The graph below is something that I’ve become incredibly familiar with over the last week. That’s not to say that I wasn’t familiar with Unity’s profiler before, anyone with a reasonable eye on performance will use it every once in a while as a game matures, but this past week has been one of those. The reason is visible in the graph. A memory leak. Small, but definitely there:
Did you find it? Here’s a clue: It starts off as the lowest line and ends up not being the lowest one… Yup. That strange burnt ochre that shows how many materials there are currently. The key here is that this is (pretty much) normal gameplay (apart from me spamming a specific game event) and the number of actual game objects stays relatively constant throughout. That big spike in the blue texture memory line? That’s what happens when you cast a fireball.
During the game, you’d expect the material count to climb, but only as much as there were new objects on the screen. Unfortunately they keep slowly, inexorably, climbing every time something happens. That something is a new particle effect being created. Figuring that out was pretty easy – as was figuring out where the material was being leaked: Unity will clone a material every time you reference a GameObject’s renderer.material property. It assumes that you intend to change this particular material in some way, so in order to not change every object of that type, it gives that specific instance a unique material. The problem comes in when Unity prevents materials being handled by standard garbage collection.
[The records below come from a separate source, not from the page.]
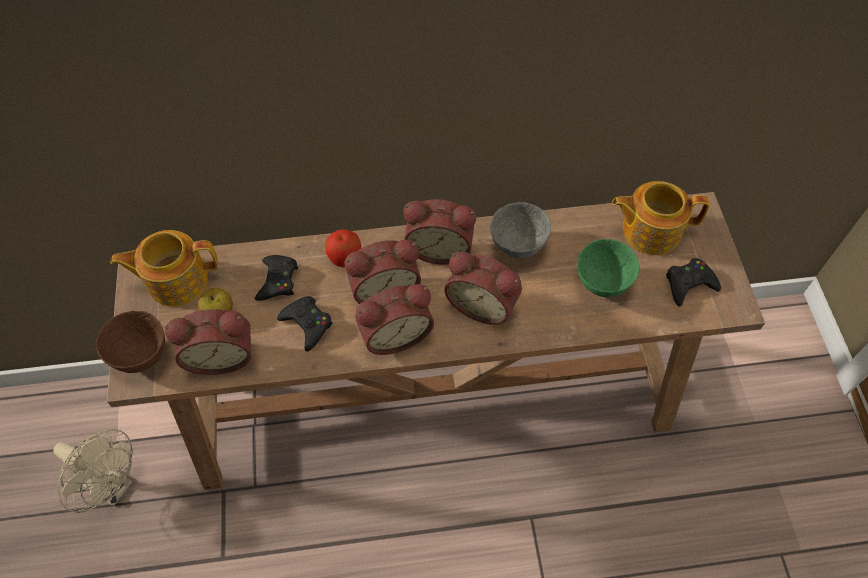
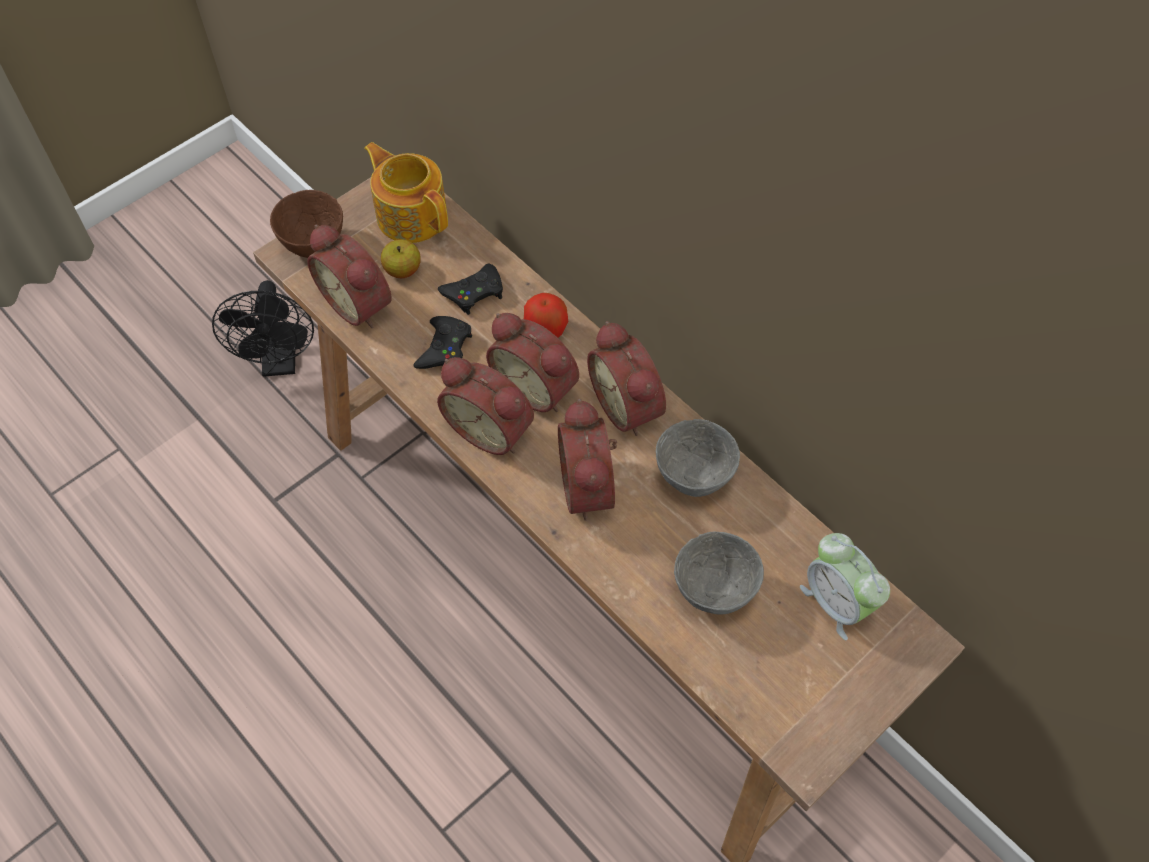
camera: 55 degrees right, 0 degrees up
beige fan [53,429,132,513] -> black fan [212,280,314,377]
green bowl [577,239,640,298] -> grey bowl [674,531,764,615]
teapot [612,181,709,255] -> alarm clock [800,533,890,640]
black game controller [666,258,721,307] -> none

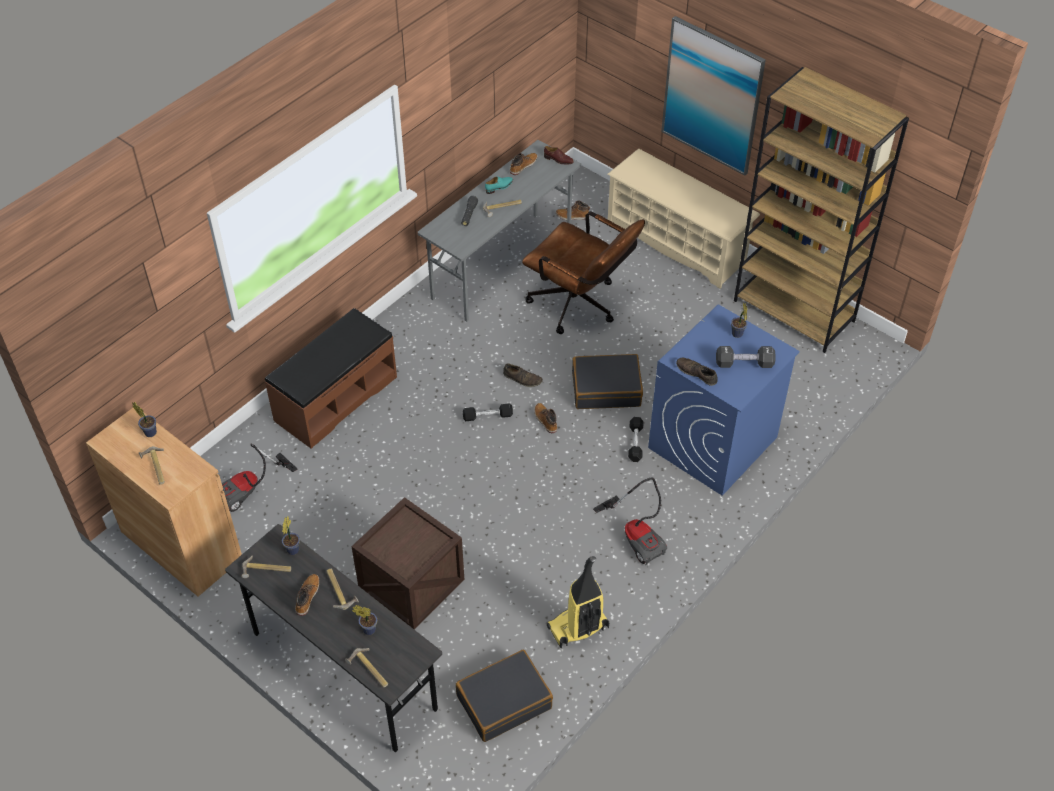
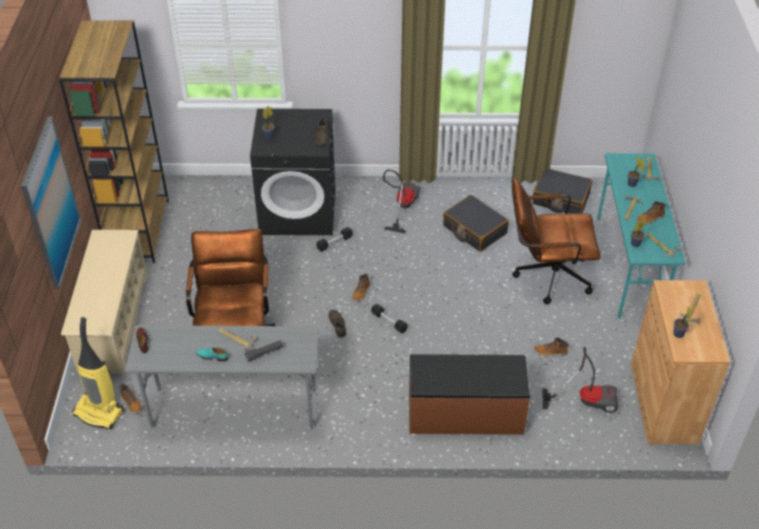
camera: 130 degrees left, 5 degrees down
grey desk [225,524,442,752] -> turquoise desk [597,153,686,319]
crate [351,497,464,629] -> brown office chair [512,179,601,304]
boot [510,153,537,175] -> boot moved to [534,338,569,357]
vacuum cleaner [547,556,609,648] -> vacuum cleaner moved to [72,317,124,429]
black suitcase [572,354,643,409] -> black suitcase moved to [443,195,509,252]
blue washing machine [648,304,800,496] -> black washing machine [250,109,335,235]
black dumbbell [716,346,776,368] -> none

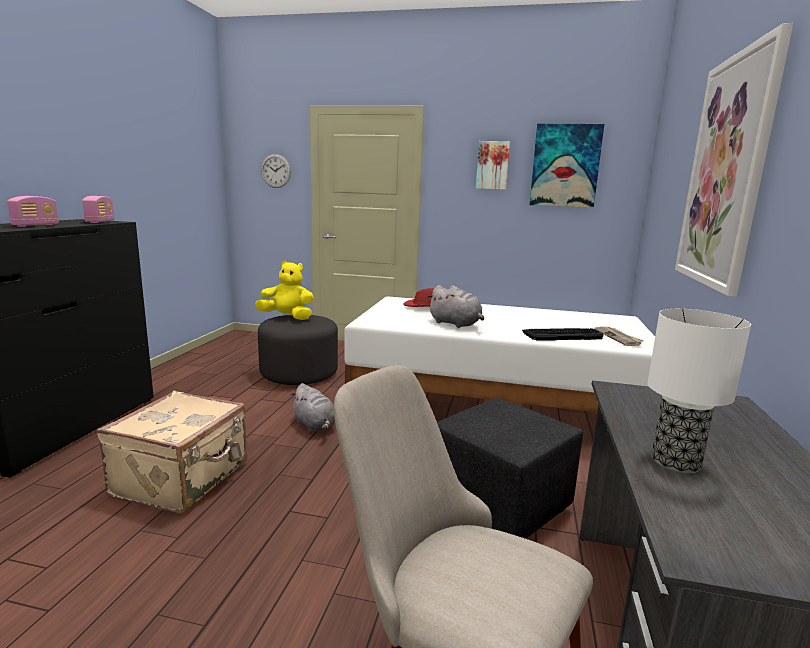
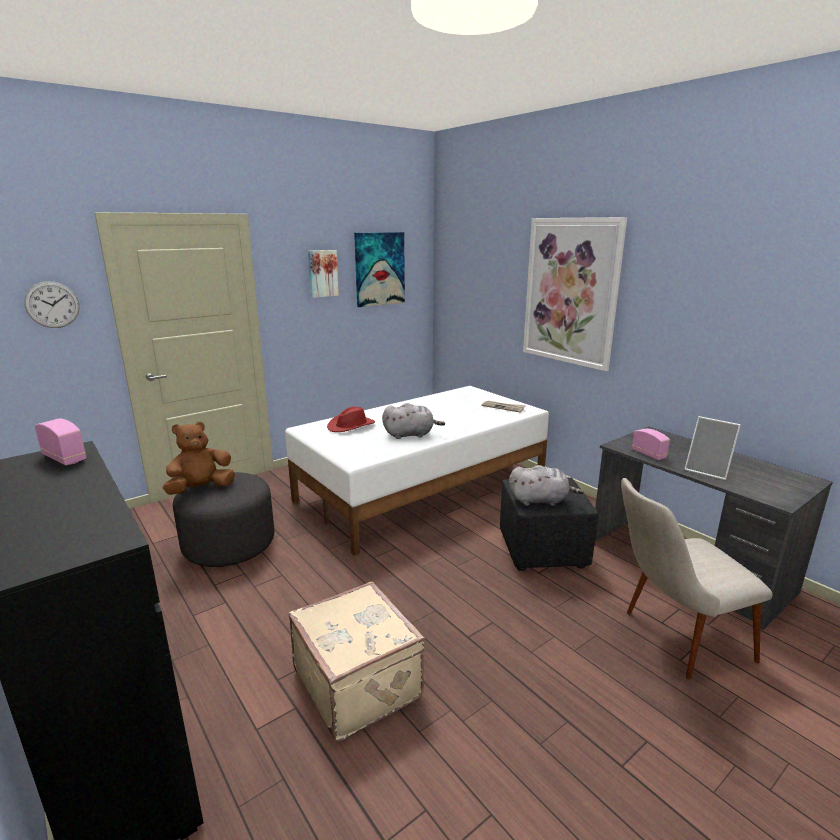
camera: 50 degrees left, 5 degrees up
radio [7,196,59,227] -> radio moved to [632,429,670,460]
yellow plush toy [255,261,314,320] -> brown plush toy [162,422,235,495]
grey plush toy [291,383,335,432] -> grey plush toy moved to [509,465,583,506]
keyboard [522,328,603,340] -> none
table lamp [648,309,751,473] -> picture frame [684,416,741,480]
Generally, this pessimistic approach is fine. We’d been bitten by this sort of reference-loss problem before, but for some reason in the case of particle systems, an extra clone of an otherwise brand-spanking new material was being created, which we weren’t holding on to and thus was being leaked into the ether of graphics memory where it would be useless to everyone. Eventually, at some hideous time, I stumbled on the right order of operations to prevent this superfluous material’s creation. So now that burnt ochre bloody-well stays put.
Also, the game should be slightly faster and not do that thing where it crashes after you run it nonstop for 3 years… It was a really small memory leak and modern PCs have a lot of room.